- **Prompt**:
Your task is to output the listing exactly, leaving every image out.

%%

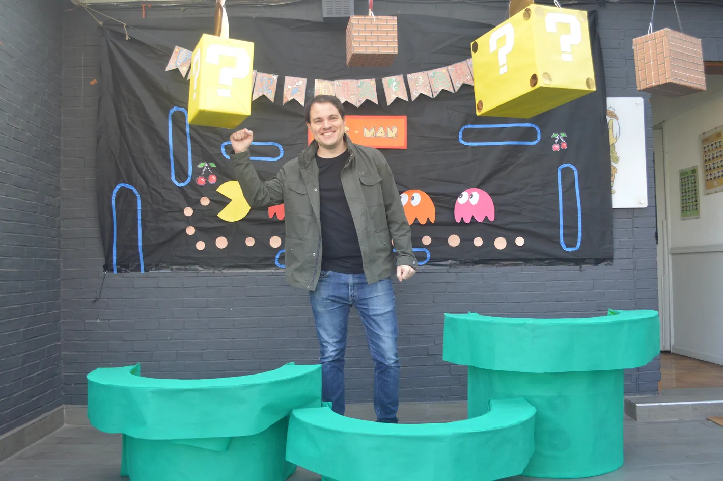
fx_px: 662
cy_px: 240
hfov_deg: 57.3
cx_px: 362
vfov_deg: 39.9
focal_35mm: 33
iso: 400
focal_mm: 22
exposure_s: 1/80
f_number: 4.5
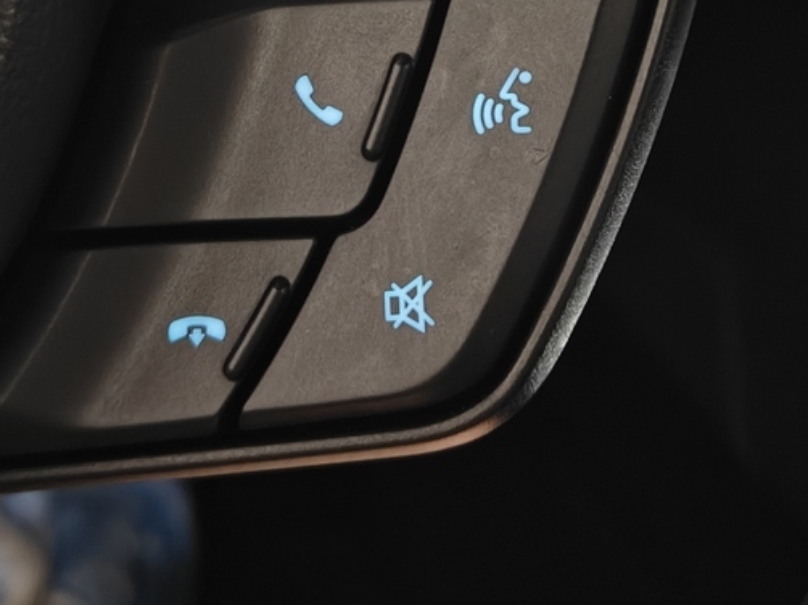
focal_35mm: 89
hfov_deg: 22.0
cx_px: 464
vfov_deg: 15.6
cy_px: -227
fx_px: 2076
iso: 160
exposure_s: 1/20
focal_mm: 5.59
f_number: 1.8
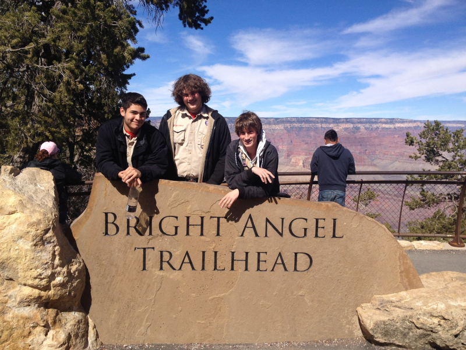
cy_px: 175
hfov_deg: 52.6
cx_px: 233
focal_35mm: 35
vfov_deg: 40.7
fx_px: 471
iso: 50
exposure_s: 1/2304
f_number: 2.4
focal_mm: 4.28
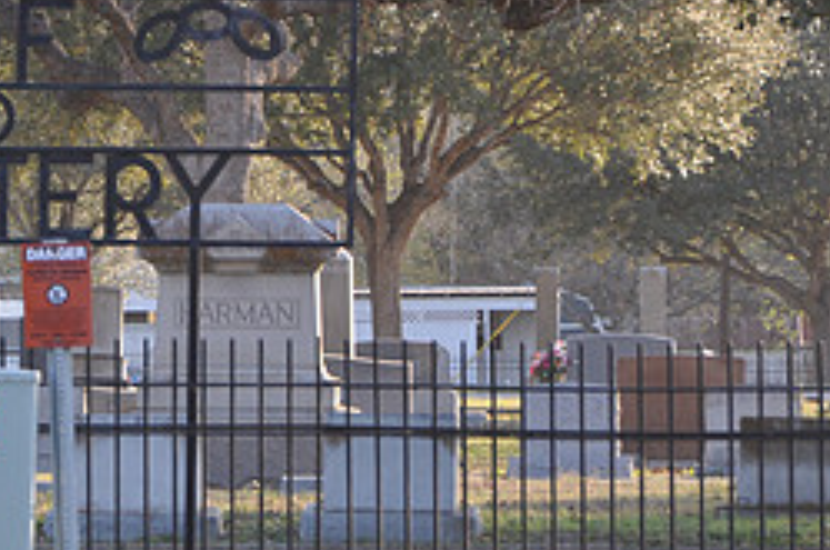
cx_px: 13
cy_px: 362
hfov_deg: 5.6
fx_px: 8449
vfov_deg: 3.7
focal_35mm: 367
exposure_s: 1/80
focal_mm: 105
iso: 400
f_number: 5.6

%%

- **Exercise output**:
fx_px: 662
cy_px: 240
hfov_deg: 57.3
cx_px: 362
vfov_deg: 39.9
focal_35mm: 33
iso: 400
focal_mm: 22
exposure_s: 1/80
f_number: 4.5
focal_35mm: 89
hfov_deg: 22.0
cx_px: 464
vfov_deg: 15.6
cy_px: -227
fx_px: 2076
iso: 160
exposure_s: 1/20
focal_mm: 5.59
f_number: 1.8
cy_px: 175
hfov_deg: 52.6
cx_px: 233
focal_35mm: 35
vfov_deg: 40.7
fx_px: 471
iso: 50
exposure_s: 1/2304
f_number: 2.4
focal_mm: 4.28
cx_px: 13
cy_px: 362
hfov_deg: 5.6
fx_px: 8449
vfov_deg: 3.7
focal_35mm: 367
exposure_s: 1/80
focal_mm: 105
iso: 400
f_number: 5.6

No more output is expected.